It's necessary to constantly remind ourselves that we are not an abomination.
|Franklin, from "Peanuts"|
There's a phrase that many of you may have heard: "Race is a social construct," meaning, race is not biological--indeed, science has determined that true human variation (statistically speaking) is virtually non-existent--skin pigmentation is simply a matter of the amount of melanin one possesses. Racial difference is socially constructed--society determines it and creates categories/classifications called "race." We have seen, in many of our texts (as well as in many of the photos I have posted), individuals categorized as "black" but who, in terms of phenotype, are racially indeterminate. Why, then, do we persist in our use of phenotype to judge "blackness" in all its variations? Why do we add to that discussions of intellectual capability and moral rectitude?

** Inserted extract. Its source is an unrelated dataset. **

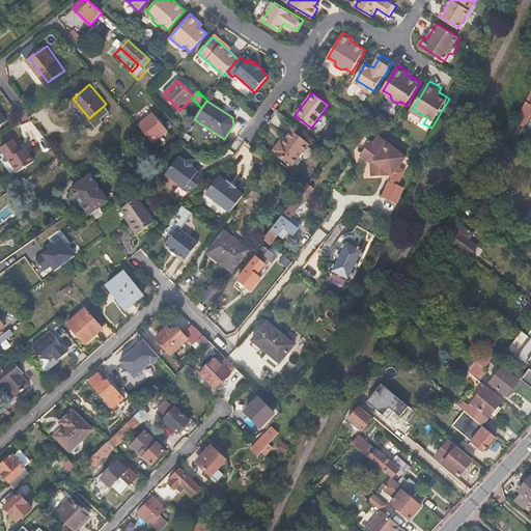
[(530,103),(527,101),(516,122),(525,128),(530,117),(530,103)]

We say that race is "socially constructed...meaningless...we are the world.."and all that jazz--but the truth is, society does not live out the ethos of racial "blindness." Color prejudice persists, racism persists, and injustice persists. When I put your words on the blackboard the other day, what emerged was a medley of ideas of what constituted blackness. I want you to reflect on the meaning of "blackness" as you define it, but incorporating into your response one or two of the texts we have read during the course of the semester, including the Riggs film, Black Is...Black Ain't.
|Valerie, from "Josie and the Pussycats"|
I would like for you to have these reflection papers ready for me by Tuesday, 4/5.